Brunei Darussalam: Meeting agriculture targets

A plan for Brunei Darussalam to become 60% self-sufficient in rice production by 2015 may at first glance seem an overly optimistic goal, but with a little assistance from several of the Sultanate’s neighbours, the country could be on the way to greater food security for its staple crop.

The plan, announced by His Majesty the Sultan in 2009, was to expand the country’s cultivated area for rice from 1300 ha in 2009 to 4500 ha in 2010, as well as to achieve 20% self-sufficiency in rice production in 2010. The expectation was for the 2010 harvest to reach 5800 tonnes.

Yet in March 2011, the minister of industry and primary resources (MIPR), Pehin Yahya Bakar, said that the country had not been able to meet the 20% self-sufficiency goal. Yahya said that although production levels were up from the 3.1% of total needs met in 2007, 2010’s output was lower than had been anticipated. He did not disclose the exact figure.

Since then, however, some of the Sultanate’s Asian neighbours have come in to try and help boost yields. In 2009, the most recent year for which official statistics are available, Bruneians’ rice consumption equalled 31,786 tonnes per year, with average per-capita consumption totalling 78.25 kg. Rice imports for the year totalled 31,708 tonnes.

Agriculture in the Sultanate still lags behind other sectors of the economy. According to the CIA World Factbook, the agricultural sector makes up only 4% of Brunei Darussalam’s labour force and less than 1% of GDP. This compares with 63% and 72% in the industrial sector and 33% and 27% in the services sector, respectively.

Meanwhile, the Sultanate’s some 400,000 people live in a 5765-sq-km territory, of which only a little more than 2% is arable land.

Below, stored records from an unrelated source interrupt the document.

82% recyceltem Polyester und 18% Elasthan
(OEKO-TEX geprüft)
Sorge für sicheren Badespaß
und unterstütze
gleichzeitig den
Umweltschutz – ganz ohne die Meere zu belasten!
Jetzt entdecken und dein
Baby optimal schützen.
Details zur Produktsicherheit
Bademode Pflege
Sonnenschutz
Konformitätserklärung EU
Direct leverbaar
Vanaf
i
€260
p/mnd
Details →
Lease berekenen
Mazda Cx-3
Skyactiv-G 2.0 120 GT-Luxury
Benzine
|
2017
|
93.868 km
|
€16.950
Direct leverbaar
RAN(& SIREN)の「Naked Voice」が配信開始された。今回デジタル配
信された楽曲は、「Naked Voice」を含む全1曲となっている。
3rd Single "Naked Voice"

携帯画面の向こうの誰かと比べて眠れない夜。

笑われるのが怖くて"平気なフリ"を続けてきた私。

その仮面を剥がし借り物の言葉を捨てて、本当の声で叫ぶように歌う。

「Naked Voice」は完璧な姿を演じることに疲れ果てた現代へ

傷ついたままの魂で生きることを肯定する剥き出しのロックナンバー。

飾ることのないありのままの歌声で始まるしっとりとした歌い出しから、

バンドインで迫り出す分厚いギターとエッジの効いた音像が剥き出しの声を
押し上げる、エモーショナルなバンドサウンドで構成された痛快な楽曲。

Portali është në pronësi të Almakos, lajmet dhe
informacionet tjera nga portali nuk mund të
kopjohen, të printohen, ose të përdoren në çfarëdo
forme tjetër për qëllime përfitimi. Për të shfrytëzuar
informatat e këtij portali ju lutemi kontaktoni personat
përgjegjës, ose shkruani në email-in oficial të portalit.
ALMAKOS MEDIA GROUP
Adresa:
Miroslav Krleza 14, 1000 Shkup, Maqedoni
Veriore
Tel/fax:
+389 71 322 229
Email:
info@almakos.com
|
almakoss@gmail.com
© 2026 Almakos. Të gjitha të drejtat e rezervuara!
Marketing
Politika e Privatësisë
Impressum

Added to this, in 2010, 76% of the population lived in urban areas, leaving very few people to tend the soil.

So, although Brunei Darussalam is home to many natural resources – most notably, oil and natural gas – it currently does not have enough land or labour to engage in large-scale agricultural activities. Combined with this paucity of arable land, any rice strain that is grown must be of a high-yield variety.

The Philippines, Taiwan and Singapore are just a few of the countries with long histories of rice-growing expertise that have offered to help by providing high-yield rice varieties, as well as technology transfer, capacity building and training.

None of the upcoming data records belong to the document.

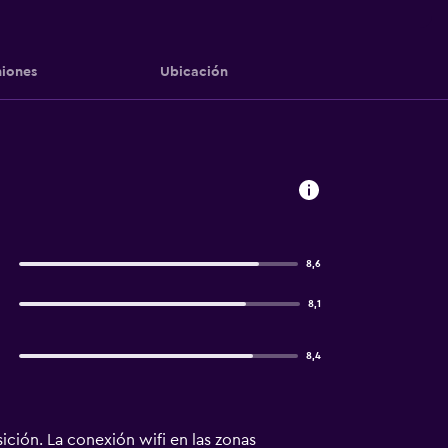
iones
Ubicación
8,6
8,1
8,4
ición. La conexión wifi en las zonas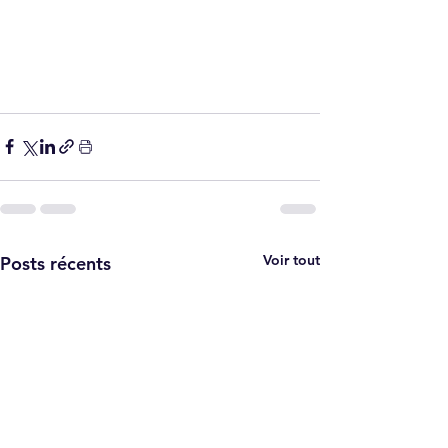
Voir tout
Posts récents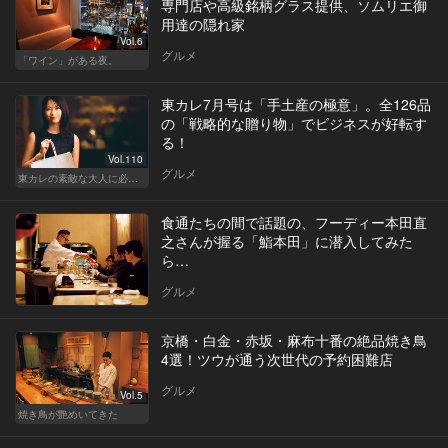
専門店や高級銘柄グラス提供、ソムリエ御
用達の隠れ家
Vol.6
グルメ
「ワイン」がある夜。
東カレ7月号は「手土産の極意」。全126品
の「戦略的な贈り物」でビジネスが好転す
る！
Vol.110
グルメ
東カレの素敵な大人に必要なこと
食通たちの間で話題の、フーディー本田直
之さんが握る「鮨本田」に潜入してみた
ら…
グルメ
京橋・白金・赤坂・麻布十番の絶品焼き鳥
4選！ツウが通う次世代の予約困難店
グルメ
Vol.5
焼き鳥が艶めいてきた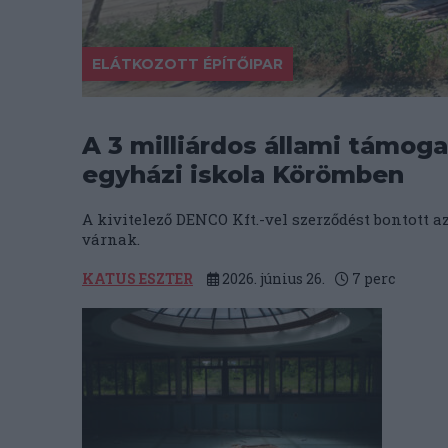
ELÁTKOZOTT ÉPÍTŐIPAR
A 3 milliárdos állami támoga
egyházi iskola Körömben
A kivitelező DENCO Kft.-vel szerződést bontott 
várnak.
KATUS ESZTER
2026. június 26.
7
perc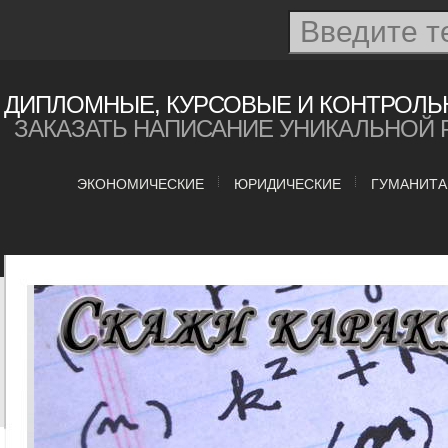
ДИПЛОМНЫЕ, КУРСОВЫЕ И КОНТРОЛЬ
ЗАКАЗАТЬ НАПИСАНИЕ УНИКАЛЬНОЙ 
ЭКОНОМИЧЕСКИЕ
ЮРИДИЧЕСКИЕ
ГУМАНИТ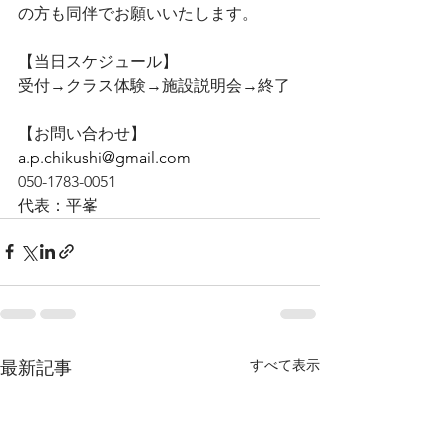
の方も同伴でお願いいたします。
【当日スケジュール】
受付→クラス体験→施設説明会→終了
【お問い合わせ】
a.p.chikushi@gmail.com
050-1783-0051
代表：平峯
すべて表示
最新記事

A good example of how outside help has boosted Brunei Darussalam’s rice yields is agricultural cooperative Koperasi Setiakawan (KOSEKA), whose yields of the hybrid Laila variety rice have increased from about 100 tonnes in 2008 to more than 1000 tonnes in 2011.

According to the MIPR, the basis for KOSEKA’s success is attributed to KOSEKA members’ attendance at Brunei Darussalam’s Rice Farmers Field School (RFFS), established in 2010 to train farmers in effective crop and pest management.

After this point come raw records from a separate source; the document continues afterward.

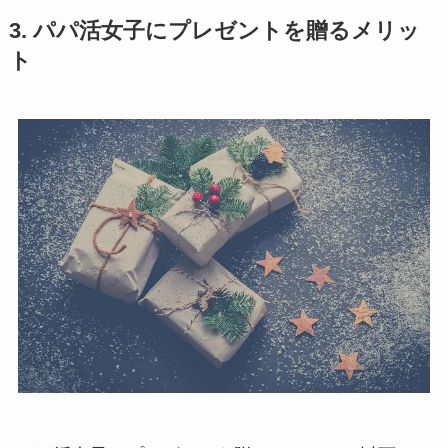
3. パパ活女子にプレゼントを贈るメリッ
ト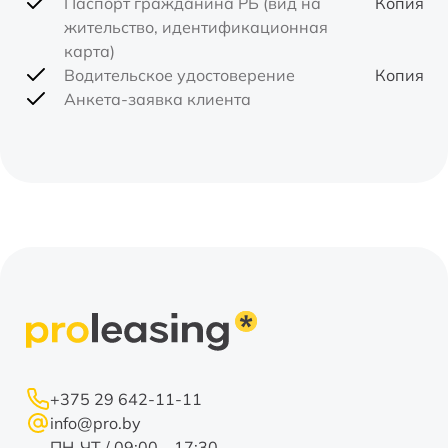
Паспорт гражданина РБ (вид на
Копия
жительство, идентификационная
карта)
Водительское удостоверение
Копия
Анкета-заявка клиента
+375 29 642-11-11
info@pro.by
ПН-ЧТ / 09:00 – 17:30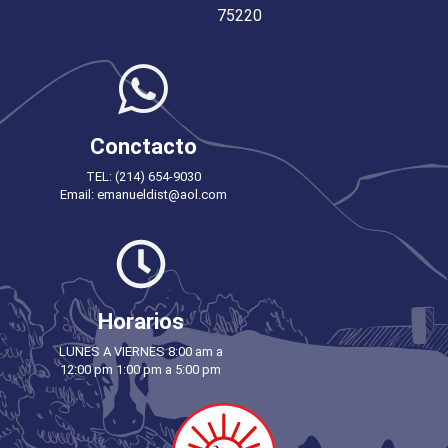
75220
Conctacto
TEL: (214) 654-9030
Email: emanueldist@aol.com
Horarios
LUNES A VIERNES 8:00 am a
12:00 pm 1:00 pm a 5:00 pm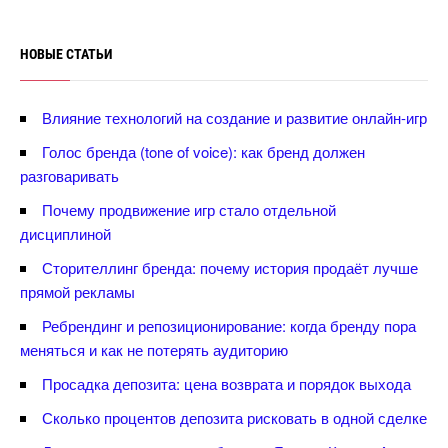
НОВЫЕ СТАТЬИ
лияние технологий на создание и развитие онлайн-игр
Голос бренда (tone of voice): как бренд должен
разговаривать
Почему продвижение игр стало отдельной
дисциплиной
Сторителлинг бренда: почему история продаёт лучше
прямой рекламы
Ребрендинг и репозиционирование: когда бренду пора
меняться и как не потерять аудиторию
Просадка депозита: цена возврата и порядок выхода
Сколько процентов депозита рисковать в одной сделке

The RFFS grew out of a 2009 memorandum of understanding (MoU) on agricultural cooperation between Brunei’s Department of Agriculture and Agrifood (DAA) and the Philippines’ PhilRice, a governmental rice research and development agency. RFFS students are taught best farming practices through techniques such as agro-ecosystem analysis, a system that helps farmers improve their decision-making abilities.

Furthermore, Taiwan has produced a collection of nine new varieties of rice from which Brunei can select the best for its fields. “We are willing to take part in Brunei’s important national rice project and help Brunei develop scientific agriculture and build quality agricultural industry in the near future,” Terry Ting, a representative of the Taipei Economic and Cultural Office in Brunei, told the Brunei Times in October 2011.

Another helping hand came in September 2011 when Japan’s Mitsubishi Corporation and the DAA entered into a MoU to improve cultivation techniques and methods of fertiliser application in the Temburong, Tutong and Brunei-Muara districts.

Additionally, Singapore-based SunLand Agri-Tech has been assisting the government since 2009 in the development of hybrid rice strains. A key difference here is that SunLand is not selling the Sultanate the high-yield rice seeds; rather, it is training the country to develop the variety itself.

Another viable option for Brunei Darussalam to ensure its food security involves entering into joint ventures that will enable it to own and operate farms in neighbouring countries. “There have been proposals from other countries, such as the Philippines, Indonesia and even Malaysia, to invite us to look at farms and facilities for a possible joint venture or possible ownership and production there,” MIPR’s Yahya told the Brunei Times last March.

With so many options to choose from, and with its neighbours so willing to step in to help, Brunei Darussalam stands a good chance of at least partially meeting its food security targets in the next three years.